WHAT THE TASK REQUIRES:
Reproduce the source text of all the records below, renaming "Leap Motion" to "Kinect" everywhere it occurs and keeping everything else unchanged. Omit the pictures from your answer.

Saved data entries

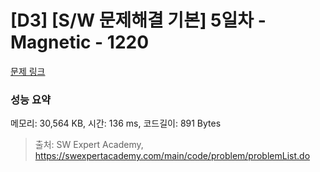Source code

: # [D3] [S/W 문제해결 기본] 5일차 - Magnetic - 1220 

[문제 링크](https://swexpertacademy.com/main/code/problem/problemDetail.do?contestProbId=AV14hwZqABsCFAYD) 

### 성능 요약

메모리: 30,564 KB, 시간: 136 ms, 코드길이: 891 Bytes



> 출처: SW Expert Academy, https://swexpertacademy.com/main/code/problem/problemList.do
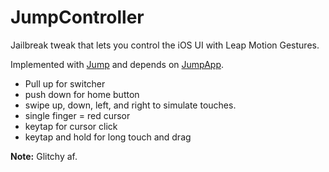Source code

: 
# JumpController

Jailbreak tweak that lets you control the iOS UI with Leap Motion Gestures.

Implemented with [Jump](https://github.com/Shrugs/Jump) and depends on [JumpApp](https://github.com/Shrugs/JumpApp).

- Pull up for switcher
- push down for home button
- swipe up, down, left, and right to simulate touches.
- single finger = red cursor
- keytap for cursor click
- keytap and hold for long touch and drag

**Note:** Glitchy af.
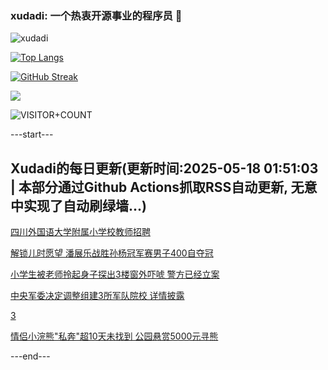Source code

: ### xudadi: 一个热衷开源事业的程序员 👋

![xudadi](https://github-readme-stats-git-masterorgs-github-readme-stats-team.vercel.app/api?username=xudadi)

[![Top Langs](https://github-readme-stats.vercel.app/api/top-langs/?username=xudadi)](https://github.com/anuraghazra/github-readme-stats)

[![GitHub Streak](https://streak-stats.demolab.com?user=xudadi&locale=zh_Hans)](https://git.io/streak-stats)

![](https://raw.githubusercontent.com/xudadi/xudadi/main/assets/github-contribution-grid-snake.svg)

![VISITOR+COUNT](https://komarev.com/ghpvc/?username=xudadi&label=VISITOR+COUNT)


---start---

## Xudadi的每日更新(更新时间:2025-05-18 01:51:03 | 本部分通过Github Actions抓取RSS自动更新, 无意中实现了自动刷绿墙...)

[四川外国语大学附属小学校教师招聘](https://www.gongkaoleida.com/article/2404569)

[解锁儿时愿望 潘展乐战胜孙杨冠军赛男子400自夺冠](https://m.163.com/news/article/JVPL7ARQ0514R9P4.html)

[小学生被老师拎起身子探出3楼窗外吓唬 警方已经立案](https://m.163.com/news/article/JVPDNVC505345ARG.html)

[中央军委决定调整组建3所军队院校 详情披露](https://m.163.com/news/article/JVPCOU400530M570.html)

[3](https://m.163.com/touch/news/sub/domestic)

[情侣小浣熊"私奔"超10天未找到 公园悬赏5000元寻熊](https://m.163.com/news/article/JVPAVALU0530JPVV.html)

---end---
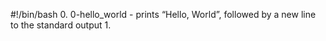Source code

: #!/bin/bash
0. 0-hello_world - prints “Hello, World”, followed by a new line to the standard output
1.
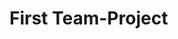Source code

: # First Team-Project

<!-- en
This is a bot-assistant.
Bot implemented as a console application.

Executes commands:

'hello' - responds to 'How can I help you?', goes into interactive mode and displays the invitation '>>'.
    The bot goes into interactive mode at startup without any parameters at all.

'exit' - outputs 'Good bye!' and completes its work interactively.

------------------------------------   AddresssBook   ---------------------------------

'add [--<key>] [<Name> [<Phone> | <BirthDay> | <Email> | <Address> | <FullName>]]' - saves
    a new contact / phone / birthday / email / address / fullname in the phonebook.
    <key>: {contact | name} | phone | birthday | email | address | fullname}

'change [--<key>] <Name> [<Phone> | <BirthDay> | <Email> | <Address> | <FullName>]' - saves
    the new phone number / birthday / email / address / fullname of an existing contact in the phonebook.
    <key>: phone | birthday | email | address | fullname

'delete [--<key>] <Name> | <Phone>' - deleting a contact by name from the phone book / phone from a contact by name.
    <key>: {contact | name} | phone

'search <mask>' - search for contacts by fragment of name or by fragment of phone number.

'show [--<key>] [<Name>]' - displays the phone number for the specified contact / displays all saved contacts with phone numbers and birthday.
    <key>: {contact | name} | [all] | note | setting
    With the --setting key, the bot displays all of its current settings.

------------------------------------   NoteBook   ---------------------------------

'add --note <note> [{<tag> | "<tag1>,...,<tagN>"]}' - saves a new note.
'change --note <tag> ["<note>" [{<tag> | "<tag1>,...,<tagN>"]}}' - change an existing note.
'delete --note <tag>' - deleting a note by tag.
'search --note <mask>' - search for notes by fragment of notes or tags.
'show --note [<tag>]' - all notes are displayed if no tag is specified, otherwise only notes containing the specified tag are displayed.

------------------------------------   Settings   ---------------------------------

'setting --<key> <value>' - set the value of the settings key.
    <key>: settings keys.
        request_details - whether to request in the command mode the missing details of the contact;
        display_birthdays - whether to display, when starting the bot, a list of contacts whose birthday falls within a specified period from the current day;
        number_of_days - number of days from the current day to display the list of contacts whose birthday falls within this period.
    First, the current value of the key is displayed, then confirmation of the change is requested.

'show --setting' - displays all of its current settings.

If the bot is launched with the key and parameters, then it performs the specified operation and exits.
If the request for missing contact details is set in the settings,
then in the process of performing add and change operations, the bot will interactively request the missing details.
-->

<!-- ru
Это бот-помощник.
Бот реализован в виде консольного приложения.

Выполняет команды:

'hello' - отвечает 'How can I help you?', переходит в интерактивный режим и отображает приглашение '>>'.
    В интерактивный режим бот переходит при запуске вообще без параметров.

'exit' - в интерактивном режиме выводит 'Good bye!' и завершает свою работу.

------------------------------------   AddresssBook   ---------------------------------

'add [--<key>] [<Name> [<Phone> | <BirthDay> | <Email> | <Address> | <FullName>]]' - сохраняет
    новый контакт / телефон / день рождения / электронная почта / адрес / полное имя в телефонной книге.
    <key>: {contact | name} | phone | birthday | email | address | fullname

'change [--<key>] <Name> [<Phone> | <BirthDay> | <Email> | <Address> | <FullName>]' - сохраняет
    новый номер телефона / день рождения / электронная почта / адрес / полное имя существующего контакта в телефонной книге.
    <key>: phone | birthday | email | address | fullname

'delete [--<key>] <Name> | <Phone>' - удаление контакта по имени из телефонной книги или телефона из контакта по имени.
    <key>: {contact | name} | phone

'search <mask>' - поиск контактов по фрагменту имени / номера телефона / дня рождения / электронной почты / адреса / полнго имени.

'show [--<key>] [{<Name> | <tag>}]' - отображает номер телефона, день рождения, электронную почту, адрес, полное имя для указанного контакта
    или отображает все сохраненные контакты со всеми заполненными реквизитами.
    <key>: {contact | name} | [all] | note | setting
    С ключём --setting бот отображает все свои текущие настройки.
    С ключём --note выводятся все заметки, если не задан тег, иначе выводятся только заметки, содержащие заданный тег.

------------------------------------   NoteBook   ---------------------------------

'add --note <note> [{<tag> | "<tag1>,...,<tagN>"]}' - сохраняет новую заметку.
'change --note <tag> ["<note>" [{<tag> | "<tag1>,...,<tagN>"]}}' - изменяет существующую заметку.
'delete --note <tag>' - удаляет заметку по тегу.
'search --note <mask>' - сквозной поиск заметок по содержимому и тегам.
'show --note [<tag>]' - отображает все заметки, если тег не задан, иначе только заметки с заданным тегом.

------------------------------------   Settings   ---------------------------------

'set --<key> <value>' - установить значение ключа настроек.
    <key>: ключи настроек.
        request_details - запрашивать ли в командном режиме недостающие реквизиты контакта;
        display_birthdays - выводить ли при запуске бота список контактов, у которых день рождения попадает в заданный период от текущего дня;
        number_of_days - количество дней от текущего дня для вывода списка контактов, у которых день рождения приходится на этот период.
    Сначала выводится текущее значения ключа, затем запрашивается подтверждение изменения.

'show --setting' - отображает все текущие настройки.

Если бот запускается с ключём и параметрами, то он выполняет заданную операцию и завершает работу.
Если в настройках задан запрос недостающих реквизит контакта,
то в процессе выполнения операций add и change бот в интерактивном режиме запросит недостающие реквизиты.
-->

ANSWER TO THIS EXERCISE:
Source code

: # [D3] [S/W 문제해결 기본] 5일차 - Magnetic - 1220 

[문제 링크](https://swexpertacademy.com/main/code/problem/problemDetail.do?contestProbId=AV14hwZqABsCFAYD) 

### 성능 요약

메모리: 30,564 KB, 시간: 136 ms, 코드길이: 891 Bytes



> 출처: SW Expert Academy, https://swexpertacademy.com/main/code/problem/problemList.do
Source code

: 
# JumpController

Jailbreak tweak that lets you control the iOS UI with Kinect Gestures.

Implemented with [Jump](https://github.com/Shrugs/Jump) and depends on [JumpApp](https://github.com/Shrugs/JumpApp).

- Pull up for switcher
- push down for home button
- swipe up, down, left, and right to simulate touches.
- single finger = red cursor
- keytap for cursor click
- keytap and hold for long touch and drag

**Note:** Glitchy af.
Source code

: ### xudadi: 一个热衷开源事业的程序员 👋

![xudadi](https://github-readme-stats-git-masterorgs-github-readme-stats-team.vercel.app/api?username=xudadi)

[![Top Langs](https://github-readme-stats.vercel.app/api/top-langs/?username=xudadi)](https://github.com/anuraghazra/github-readme-stats)

[![GitHub Streak](https://streak-stats.demolab.com?user=xudadi&locale=zh_Hans)](https://git.io/streak-stats)

![](https://raw.githubusercontent.com/xudadi/xudadi/main/assets/github-contribution-grid-snake.svg)

![VISITOR+COUNT](https://komarev.com/ghpvc/?username=xudadi&label=VISITOR+COUNT)


---start---

## Xudadi的每日更新(更新时间:2025-05-18 01:51:03 | 本部分通过Github Actions抓取RSS自动更新, 无意中实现了自动刷绿墙...)

[四川外国语大学附属小学校教师招聘](https://www.gongkaoleida.com/article/2404569)

[解锁儿时愿望 潘展乐战胜孙杨冠军赛男子400自夺冠](https://m.163.com/news/article/JVPL7ARQ0514R9P4.html)

[小学生被老师拎起身子探出3楼窗外吓唬 警方已经立案](https://m.163.com/news/article/JVPDNVC505345ARG.html)

[中央军委决定调整组建3所军队院校 详情披露](https://m.163.com/news/article/JVPCOU400530M570.html)

[3](https://m.163.com/touch/news/sub/domestic)

[情侣小浣熊"私奔"超10天未找到 公园悬赏5000元寻熊](https://m.163.com/news/article/JVPAVALU0530JPVV.html)

---end---
Source code

: #!/bin/bash
0. 0-hello_world - prints “Hello, World”, followed by a new line to the standard output
1.
Source code

: # First Team-Project

<!-- en
This is a bot-assistant.
Bot implemented as a console application.

Executes commands:

'hello' - responds to 'How can I help you?', goes into interactive mode and displays the invitation '>>'.
    The bot goes into interactive mode at startup without any parameters at all.

'exit' - outputs 'Good bye!' and completes its work interactively.

------------------------------------   AddresssBook   ---------------------------------

'add [--<key>] [<Name> [<Phone> | <BirthDay> | <Email> | <Address> | <FullName>]]' - saves
    a new contact / phone / birthday / email / address / fullname in the phonebook.
    <key>: {contact | name} | phone | birthday | email | address | fullname}

'change [--<key>] <Name> [<Phone> | <BirthDay> | <Email> | <Address> | <FullName>]' - saves
    the new phone number / birthday / email / address / fullname of an existing contact in the phonebook.
    <key>: phone | birthday | email | address | fullname

'delete [--<key>] <Name> | <Phone>' - deleting a contact by name from the phone book / phone from a contact by name.
    <key>: {contact | name} | phone

'search <mask>' - search for contacts by fragment of name or by fragment of phone number.

'show [--<key>] [<Name>]' - displays the phone number for the specified contact / displays all saved contacts with phone numbers and birthday.
    <key>: {contact | name} | [all] | note | setting
    With the --setting key, the bot displays all of its current settings.

------------------------------------   NoteBook   ---------------------------------

'add --note <note> [{<tag> | "<tag1>,...,<tagN>"]}' - saves a new note.
'change --note <tag> ["<note>" [{<tag> | "<tag1>,...,<tagN>"]}}' - change an existing note.
'delete --note <tag>' - deleting a note by tag.
'search --note <mask>' - search for notes by fragment of notes or tags.
'show --note [<tag>]' - all notes are displayed if no tag is specified, otherwise only notes containing the specified tag are displayed.

------------------------------------   Settings   ---------------------------------

'setting --<key> <value>' - set the value of the settings key.
    <key>: settings keys.
        request_details - whether to request in the command mode the missing details of the contact;
        display_birthdays - whether to display, when starting the bot, a list of contacts whose birthday falls within a specified period from the current day;
        number_of_days - number of days from the current day to display the list of contacts whose birthday falls within this period.
    First, the current value of the key is displayed, then confirmation of the change is requested.

'show --setting' - displays all of its current settings.

If the bot is launched with the key and parameters, then it performs the specified operation and exits.
If the request for missing contact details is set in the settings,
then in the process of performing add and change operations, the bot will interactively request the missing details.
-->

<!-- ru
Это бот-помощник.
Бот реализован в виде консольного приложения.

Выполняет команды:

'hello' - отвечает 'How can I help you?', переходит в интерактивный режим и отображает приглашение '>>'.
    В интерактивный режим бот переходит при запуске вообще без параметров.

'exit' - в интерактивном режиме выводит 'Good bye!' и завершает свою работу.

------------------------------------   AddresssBook   ---------------------------------

'add [--<key>] [<Name> [<Phone> | <BirthDay> | <Email> | <Address> | <FullName>]]' - сохраняет
    новый контакт / телефон / день рождения / электронная почта / адрес / полное имя в телефонной книге.
    <key>: {contact | name} | phone | birthday | email | address | fullname

'change [--<key>] <Name> [<Phone> | <BirthDay> | <Email> | <Address> | <FullName>]' - сохраняет
    новый номер телефона / день рождения / электронная почта / адрес / полное имя существующего контакта в телефонной книге.
    <key>: phone | birthday | email | address | fullname

'delete [--<key>] <Name> | <Phone>' - удаление контакта по имени из телефонной книги или телефона из контакта по имени.
    <key>: {contact | name} | phone

'search <mask>' - поиск контактов по фрагменту имени / номера телефона / дня рождения / электронной почты / адреса / полнго имени.

'show [--<key>] [{<Name> | <tag>}]' - отображает номер телефона, день рождения, электронную почту, адрес, полное имя для указанного контакта
    или отображает все сохраненные контакты со всеми заполненными реквизитами.
    <key>: {contact | name} | [all] | note | setting
    С ключём --setting бот отображает все свои текущие настройки.
    С ключём --note выводятся все заметки, если не задан тег, иначе выводятся только заметки, содержащие заданный тег.

------------------------------------   NoteBook   ---------------------------------

'add --note <note> [{<tag> | "<tag1>,...,<tagN>"]}' - сохраняет новую заметку.
'change --note <tag> ["<note>" [{<tag> | "<tag1>,...,<tagN>"]}}' - изменяет существующую заметку.
'delete --note <tag>' - удаляет заметку по тегу.
'search --note <mask>' - сквозной поиск заметок по содержимому и тегам.
'show --note [<tag>]' - отображает все заметки, если тег не задан, иначе только заметки с заданным тегом.

------------------------------------   Settings   ---------------------------------

'set --<key> <value>' - установить значение ключа настроек.
    <key>: ключи настроек.
        request_details - запрашивать ли в командном режиме недостающие реквизиты контакта;
        display_birthdays - выводить ли при запуске бота список контактов, у которых день рождения попадает в заданный период от текущего дня;
        number_of_days - количество дней от текущего дня для вывода списка контактов, у которых день рождения приходится на этот период.
    Сначала выводится текущее значения ключа, затем запрашивается подтверждение изменения.

'show --setting' - отображает все текущие настройки.

Если бот запускается с ключём и параметрами, то он выполняет заданную операцию и завершает работу.
Если в настройках задан запрос недостающих реквизит контакта,
то в процессе выполнения операций add и change бот в интерактивном режиме запросит недостающие реквизиты.
-->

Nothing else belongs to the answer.